--- Data shown ---
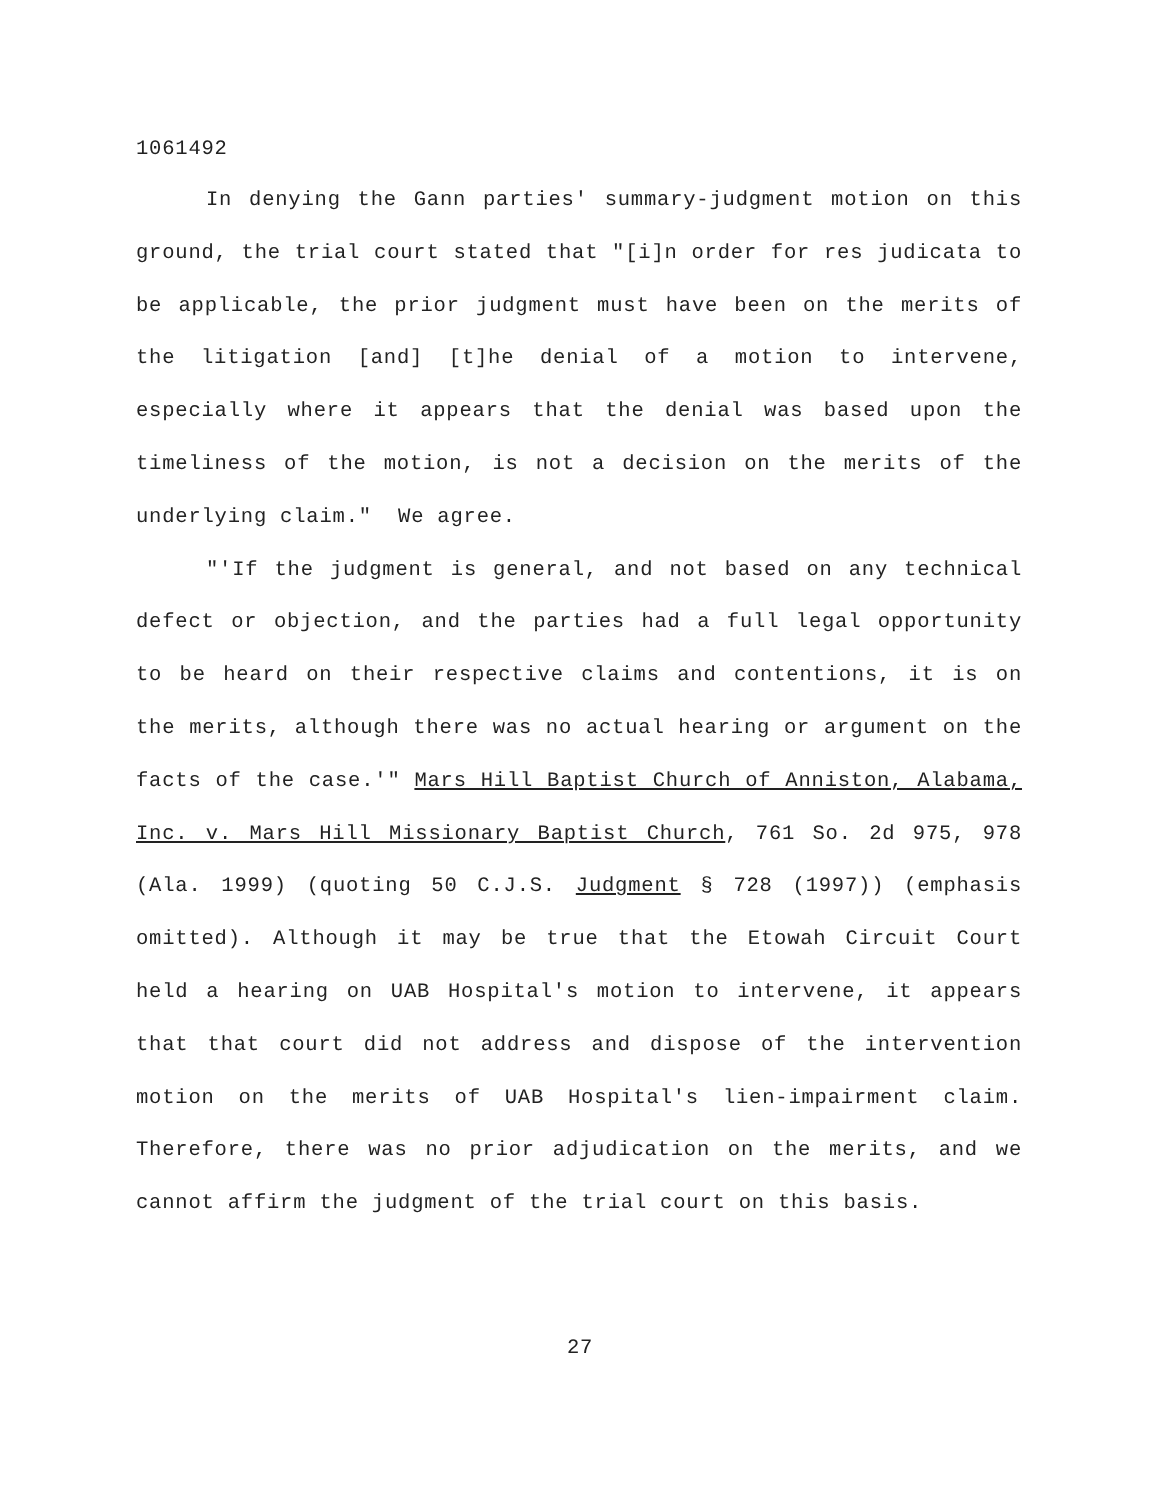1061492
In denying the Gann parties' summary-judgment motion on this ground, the trial court stated that "[i]n order for res judicata to be applicable, the prior judgment must have been on the merits of the litigation [and] [t]he denial of a motion to intervene, especially where it appears that the denial was based upon the timeliness of the motion, is not a decision on the merits of the underlying claim." We agree.
"'If the judgment is general, and not based on any technical defect or objection, and the parties had a full legal opportunity to be heard on their respective claims and contentions, it is on the merits, although there was no actual hearing or argument on the facts of the case.'" Mars Hill Baptist Church of Anniston, Alabama, Inc. v. Mars Hill Missionary Baptist Church, 761 So. 2d 975, 978 (Ala. 1999) (quoting 50 C.J.S. Judgment § 728 (1997)) (emphasis omitted). Although it may be true that the Etowah Circuit Court held a hearing on UAB Hospital's motion to intervene, it appears that that court did not address and dispose of the intervention motion on the merits of UAB Hospital's lien-impairment claim. Therefore, there was no prior adjudication on the merits, and we cannot affirm the judgment of the trial court on this basis.
27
---
Task to carry out:
Full copy, no pictures: write out each line of the data exactly as it stands.

Finished task:
1061492
In denying the Gann parties' summary-judgment motion on this ground, the trial court stated that "[i]n order for res judicata to be applicable, the prior judgment must have been on the merits of the litigation [and] [t]he denial of a motion to intervene, especially where it appears that the denial was based upon the timeliness of the motion, is not a decision on the merits of the underlying claim." We agree.
"'If the judgment is general, and not based on any technical defect or objection, and the parties had a full legal opportunity to be heard on their respective claims and contentions, it is on the merits, although there was no actual hearing or argument on the facts of the case.'" Mars Hill Baptist Church of Anniston, Alabama, Inc. v. Mars Hill Missionary Baptist Church, 761 So. 2d 975, 978 (Ala. 1999) (quoting 50 C.J.S. Judgment § 728 (1997)) (emphasis omitted). Although it may be true that the Etowah Circuit Court held a hearing on UAB Hospital's motion to intervene, it appears that that court did not address and dispose of the intervention motion on the merits of UAB Hospital's lien-impairment claim. Therefore, there was no prior adjudication on the merits, and we cannot affirm the judgment of the trial court on this basis.
27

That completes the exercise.